Up he goes. A single dead bolt on the fourth floor marks the locksmith’s flat. Inside, the windows are boarded over with wood veneer, and an airless, pearly light seeps through the knotholes. As though he has climbed into a dark box hung inside a column of pure light. Cabinets hang open, sofa cushions sit slightly cockeyed, a kitchen chair is toppled on its side. Everything speaks of a hasty departure or a rigorous search or both. A black rim of algae rings the toilet bowl where the water has slipped away. He inspects the bedroom, bathroom, kitchen, some fiendish and immitigable hope flaring within him: What if—?
Along the top of a workbench stand tiny benches, tiny lampposts, tiny trapezoids of polished wood. Little vise, little box of nails, little bottles of glue long since hardened. Beside the bench, beneath a dropcloth, a surprise: a complicated model of the 5th arrondissement. The buildings are unpainted but otherwise beautifully detailed. Shutters, doors, windows, storm drains. No people. A toy?

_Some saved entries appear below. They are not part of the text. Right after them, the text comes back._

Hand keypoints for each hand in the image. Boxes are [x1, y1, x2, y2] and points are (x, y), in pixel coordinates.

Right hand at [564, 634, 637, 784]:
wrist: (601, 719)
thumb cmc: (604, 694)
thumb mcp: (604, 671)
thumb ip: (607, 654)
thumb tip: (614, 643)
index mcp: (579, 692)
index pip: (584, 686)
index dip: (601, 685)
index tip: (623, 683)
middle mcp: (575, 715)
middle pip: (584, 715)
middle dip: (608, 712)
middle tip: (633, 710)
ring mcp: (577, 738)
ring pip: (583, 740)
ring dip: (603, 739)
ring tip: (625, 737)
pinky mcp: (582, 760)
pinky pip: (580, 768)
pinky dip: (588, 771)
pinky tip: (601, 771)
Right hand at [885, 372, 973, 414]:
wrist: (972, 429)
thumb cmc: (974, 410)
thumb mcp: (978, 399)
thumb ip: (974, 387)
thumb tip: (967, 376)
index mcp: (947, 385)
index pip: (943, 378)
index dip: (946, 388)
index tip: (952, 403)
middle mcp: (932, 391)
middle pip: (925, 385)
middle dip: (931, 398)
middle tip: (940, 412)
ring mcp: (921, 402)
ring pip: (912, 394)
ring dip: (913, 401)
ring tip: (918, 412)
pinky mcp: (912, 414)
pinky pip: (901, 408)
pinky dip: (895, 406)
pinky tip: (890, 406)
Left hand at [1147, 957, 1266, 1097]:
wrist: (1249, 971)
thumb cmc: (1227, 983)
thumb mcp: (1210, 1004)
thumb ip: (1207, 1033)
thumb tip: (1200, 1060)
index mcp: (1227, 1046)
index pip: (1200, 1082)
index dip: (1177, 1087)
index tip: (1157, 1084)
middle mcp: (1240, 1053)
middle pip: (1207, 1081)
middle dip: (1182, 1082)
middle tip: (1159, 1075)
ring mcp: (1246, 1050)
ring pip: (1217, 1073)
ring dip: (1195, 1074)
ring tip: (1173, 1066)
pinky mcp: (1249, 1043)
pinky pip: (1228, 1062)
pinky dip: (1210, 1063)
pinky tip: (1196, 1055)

In the closet hang a few moth-eaten girl’s dresses and a sweater on which embroidered goats chew flowers. Dusty pinecones line the windowsill, arranged large to small. On the floor of the kitchen, friction strips have been nailed into the wood. A place of quiet discipline. Calm. Order. A single line of twine runs between the table and the bathroom. A clock stands dead without glass on its face. It’s not until he finds three huge spiral-bound folios of Jules Verne in Braille that he solves it.